The door was locked but, with the help of a hairpin from his inside pocket, he picked the lock in less than three seconds.
“A personal best,” he muttered.
Once inside, Wily turned on his torch. He could see square shapes on each of the walls. He guessed they were paintings. He could see weird objects in the middle of the floor. He guessed they were pieces of sculpture.
Now all he had to do was find the Kandogski. Wily moved across to the nearest wall and shone his torch on the first square shape. Strange. It wasn’t a painting at all. In fact, it seemed to be a signed photograph of the French football team. He shone his torch on the next square. But that wasn’t a painting, either. It was a calendar with a different racing car for each month. The next square was a list of names on a whiteboard.
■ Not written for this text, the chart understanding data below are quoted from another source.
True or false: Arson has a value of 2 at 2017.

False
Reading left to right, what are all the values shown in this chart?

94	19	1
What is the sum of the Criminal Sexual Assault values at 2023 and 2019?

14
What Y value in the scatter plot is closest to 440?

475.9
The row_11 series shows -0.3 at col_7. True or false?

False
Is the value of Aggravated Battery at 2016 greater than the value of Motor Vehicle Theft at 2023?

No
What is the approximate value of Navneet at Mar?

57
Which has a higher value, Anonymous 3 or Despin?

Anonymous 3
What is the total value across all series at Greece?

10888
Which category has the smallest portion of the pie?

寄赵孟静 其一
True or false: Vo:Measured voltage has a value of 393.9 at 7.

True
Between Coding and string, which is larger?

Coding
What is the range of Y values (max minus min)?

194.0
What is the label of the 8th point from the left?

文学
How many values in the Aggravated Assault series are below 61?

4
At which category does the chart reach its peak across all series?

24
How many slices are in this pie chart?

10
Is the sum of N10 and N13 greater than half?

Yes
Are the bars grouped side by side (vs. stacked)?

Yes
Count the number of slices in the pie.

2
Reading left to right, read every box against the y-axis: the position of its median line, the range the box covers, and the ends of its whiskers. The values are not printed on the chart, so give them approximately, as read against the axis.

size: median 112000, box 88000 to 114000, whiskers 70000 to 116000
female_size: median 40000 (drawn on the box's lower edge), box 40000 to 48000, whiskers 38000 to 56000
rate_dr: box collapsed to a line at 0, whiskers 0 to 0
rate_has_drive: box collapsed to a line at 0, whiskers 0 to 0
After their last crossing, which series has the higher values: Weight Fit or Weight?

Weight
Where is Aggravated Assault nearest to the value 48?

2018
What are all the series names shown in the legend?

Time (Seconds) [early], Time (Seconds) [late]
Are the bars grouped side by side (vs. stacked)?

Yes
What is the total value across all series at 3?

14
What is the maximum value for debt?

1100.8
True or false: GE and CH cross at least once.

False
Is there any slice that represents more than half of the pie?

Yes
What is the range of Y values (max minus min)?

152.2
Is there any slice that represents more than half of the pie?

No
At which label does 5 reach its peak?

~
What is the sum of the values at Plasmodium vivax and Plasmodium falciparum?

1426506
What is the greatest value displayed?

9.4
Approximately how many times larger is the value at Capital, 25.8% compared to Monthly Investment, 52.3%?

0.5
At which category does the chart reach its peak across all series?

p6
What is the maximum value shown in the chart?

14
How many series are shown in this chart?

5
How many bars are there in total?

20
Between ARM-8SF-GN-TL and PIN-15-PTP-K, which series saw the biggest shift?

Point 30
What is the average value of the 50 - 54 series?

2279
Wily shone his torch round the entire room and realized that this wasn’t an art gallery. The shapes he had seen were not paintings and sculptures. They were car engines and noticeboards and workbenches and spanners and screwdrivers and tyres.
This was a garage.
Why would anyone send a painting to a garage? And why was this garage on an island behind a barbed-wire fence?
Wily looked around for other clues. He shone his torch on the workbench and saw a note. It was written in the same handwriting that he had seen on the photo of his old classmates:
“You have the first two,” Wily murmured. “That must mean the first two paintings. So they’re here. Somewhere.”
The detective looked around the garage again and saw a large shape under a brown cloth.
He crossed the room and lifted up the cloth. There were two paintings underneath. They were in the same unusual style as Suzie La Pooch’s Kandogski.
Wily quickly took a photo and emailed it to Albert. He needed to think. He needed to think hard. Instead, the phone went.
The detective froze. Mounted on the wall was a large red telephone. He glanced round – was there a guard on duty? Was someone going to emerge, half asleep, from a side room?
After five rings, nobody had appeared.
Wily went over and picked up the phone. He held his mobile against the receiver, so he could record the whole conversation.
There was silence on the other end of the line.
Putting on his best French accent, Wily said, “Bonjour!”
There was more silence. Then a voice said, “Paris will not work.”
The voice had been put through a scrambler – it was impossible to work out the age or gender of who was talking.
There was a click and the line went dead.
Wily put the phone back on the hook. This case was becoming stranger by the second. Then his mobile buzzed. It was Suzie.
“Wily,” she said. “I’ve just been arrested.”